Prompt -
What you output must match, exactly, the lines from the start of the records to the line containing "Tilføj til kurv", both ends kept and pictures excluded.

Dataset entries -
*** Block opens ***
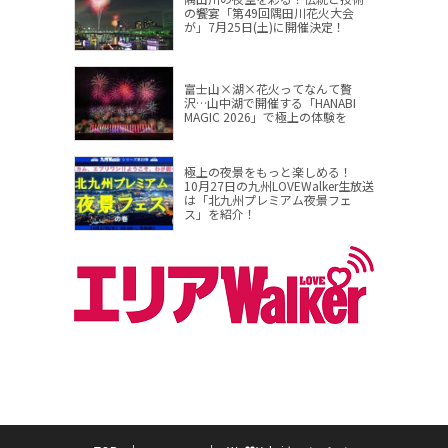
の饗宴「第49回隅田川花火大会
が」7月25日(土)に開催決定！
富士山×湖×花火ってなんて贅
沢…山中湖で開催する「HANABI
MAGIC 2026」で極上の体験を
極上の夜景をもっと楽しめる！
10月27日の九州LOVEWalker生放送
は「北九州プレミアム夜景フェ
ス」を紹介！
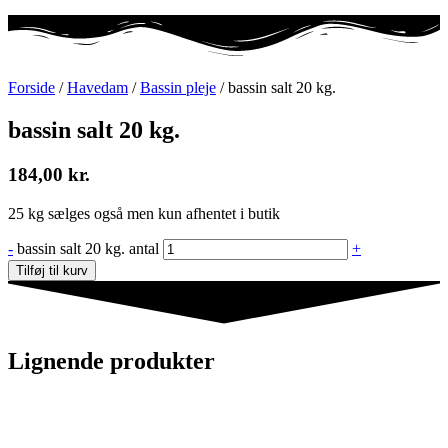
Forside
/
Havedam
/
Bassin pleje
/ bassin salt 20 kg.
bassin salt 20 kg.
184,00
kr.
25 kg sælges også men kun afhentet i butik
-
bassin salt 20 kg. antal
+
Tilføj til kurv
Lignende produkter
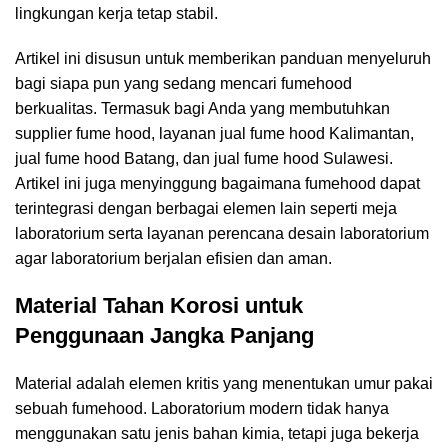
lingkungan kerja tetap stabil.
Artikel ini disusun untuk memberikan panduan menyeluruh
bagi siapa pun yang sedang mencari fumehood
berkualitas. Termasuk bagi Anda yang membutuhkan
supplier fume hood, layanan jual fume hood Kalimantan,
jual fume hood Batang, dan jual fume hood Sulawesi.
Artikel ini juga menyinggung bagaimana fumehood dapat
terintegrasi dengan berbagai elemen lain seperti meja
laboratorium serta layanan perencana desain laboratorium
agar laboratorium berjalan efisien dan aman.
Material Tahan Korosi untuk
Penggunaan Jangka Panjang
Material adalah elemen kritis yang menentukan umur pakai
sebuah fumehood. Laboratorium modern tidak hanya
menggunakan satu jenis bahan kimia, tetapi juga bekerja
*** Block closes ***
Your response -
の饗宴「第49回隅田川花火大会
が」7月25日(土)に開催決定！
富士山×湖×花火ってなんて贅
沢…山中湖で開催する「HANABI
MAGIC 2026」で極上の体験を
極上の夜景をもっと楽しめる！
10月27日の九州LOVEWalker生放送
は「北九州プレミアム夜景フェ
ス」を紹介！
Forside
/
Havedam
/
Bassin pleje
/ bassin salt 20 kg.
bassin salt 20 kg.
184,00
kr.
25 kg sælges også men kun afhentet i butik
-
bassin salt 20 kg. antal
+
Tilføj til kurv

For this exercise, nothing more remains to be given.